EcoJulia / RasterDataSources.jl

Easily download and use raster data sets in Julia
MIT License
21 stars 10 forks source link

Where to store rasters? #23

Open tpoisot opened 3 years ago

tpoisot commented 3 years ago

21 ended up being about org admin, so let me restate the issue here:

  1. we want to store raster data centrally
  2. we want the user to have flexibility about where "centrally" is (can be a folder, can be a server I guess, etc)
  3. we want to make a default decision when the user is not specifying anything, e.g. for small datasets

The current solution is to require ENV["RASTERDATASOURCES_PATH"] - this can work but it requires setting the variable even for small datasets, which is an additional step for users.

The solution I suggested in #21 was to use traits for the different types, but this is also possibly confusing - sometimes things will stop working unless the variable is set (and setting it from the session will not make it permanent).

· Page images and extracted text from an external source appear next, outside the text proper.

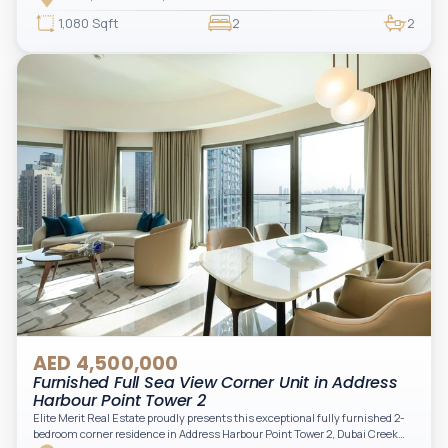
access to Marina lifestyle attractions. Positioned on a high floor, this
beautifully furnished and upgraded unit features floor-to-ceiling windows,
1,080 Sqft
2
2
filling the space with natural light and showcasing breathtaking views of the
Arabian Gulf.
AED 4,500,000
Furnished Full Sea View Corner Unit in Address
Harbour Point Tower 2
Elite Merit Real Estate proudly presents this exceptional fully furnished 2-
bedroom corner residence in Address Harbour Point Tower 2, Dubai Creek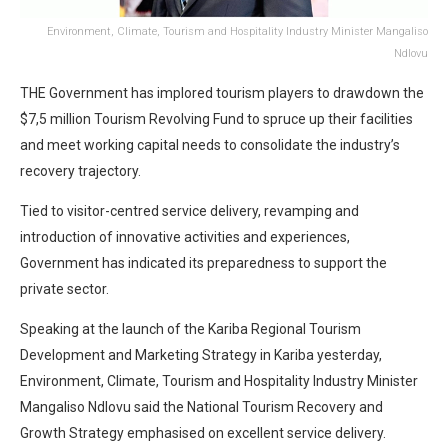
Environment, Climate, Tourism and Hospitality Industry Minister Mangaliso
Ndlovu
THE Government has implored tourism players to drawdown the
$7,5 million Tourism Revolving Fund to spruce up their facilities
and meet working capital needs to consolidate the industry’s
recovery trajectory.
Tied to visitor-centred service delivery, revamping and
introduction of innovative activities and experiences,
Government has indicated its preparedness to support the
private sector.
Speaking at the launch of the Kariba Regional Tourism
Development and Marketing Strategy in Kariba yesterday,
Environment, Climate, Tourism and Hospitality Industry Minister
Mangaliso Ndlovu said the National Tourism Recovery and
Growth Strategy emphasised on excellent service delivery.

Solutions like Artifacts don't work because we don't want to download ALL data when the package is built.

Here is my current thinking on this - we might want to keep the idea of a ENV["RASTERDATASOURCES_PATH"], and have a greet() function that reminds users of what it does. Specifically, if there is no such path set, we can use a folder in @__DIR__ to store the data? Users who don't want to make a choice will have their data there, users who want to specify a path will have a choice.

@rafaqz what do you think?

rafaqz commented 3 years ago

Isnt this just going back to your origional proposal? Downloading 30GB will still go into @_DIR_ by default. For me the important consideration is that that doesn't happen.

Its not clear to me why traits wont work? The idea is the variable is set outside the session, and that will only affect large datasets anyway? Maybe we should just use the new preferences system to set this instead of the env var. But a PR would make this more substantial thing to discuss.

We cant use artifacts because there are millions of files.

tpoisot commented 3 years ago

Agreed that we can't use Artifacts. I'm slowly realizing the size of other datasets - I might end up being convinced that maybe asking to set a path is not unreasonable - I also don't want to write into @__DIR__.

rafaqz commented 3 years ago

Lets use this https://github.com/JuliaPackaging/Preferences.jl?

Then you can set preferences in session, after an error gives you an example of what to do. And the path will stick when you set it. The trait can work as planned earlier and we only throw the error require setting the preferences for the large weather datasets.

rafaqz commented 3 years ago

Yeah, literally multuple terrabytes!

Preferences.jl could be the middle ground we need, its less weird than ENV

rafaqz commented 3 years ago

For cesar its important to have both scales... We'll run GrowthMaps.jl with tiny climate datasets for exploration and sharing ideas, but swap to hundred GB datasets for fitting real models - the GrowthMaps/GeoData/RasterDataSources combo abstracts that away and the output is the same format.

rafaqz commented 3 years ago

But I think you are right for Bioclim and Climate, I had to set the path in support scripts for a paper, and its pretty awful, and makes the script not reproducable without editing.

tpoisot commented 3 years ago

Let's definitely go with Preferences - I'll work on this when I've made progress on the future bioclim data

asinghvi17 commented 1 year ago

Would it make sense to use a scratch space from Scratch.jl as a default, with the user being given the option to override that by some mechanism (either Preferences.jl or some environment variable)?

rafaqz commented 1 year ago

The Scratch.jl docs kind of say not to use it for this use case :

Because the scratch space location on disk is not very user-friendly, scratch spaces should, in general, not be used for a storing files that the user must interact with through a file browser. In that event, packages should simply write out to disk at a location given by the use

I personally occasionally manage these files in a browser - say to copy them for someone else when I've downloaded a lot.

But I know the current solution kind of sucks too.

Some of these future climate datasets and current weather datasets are many GB downloadable with a single command, so we need to be a little bit careful about the location and let users access and manage it.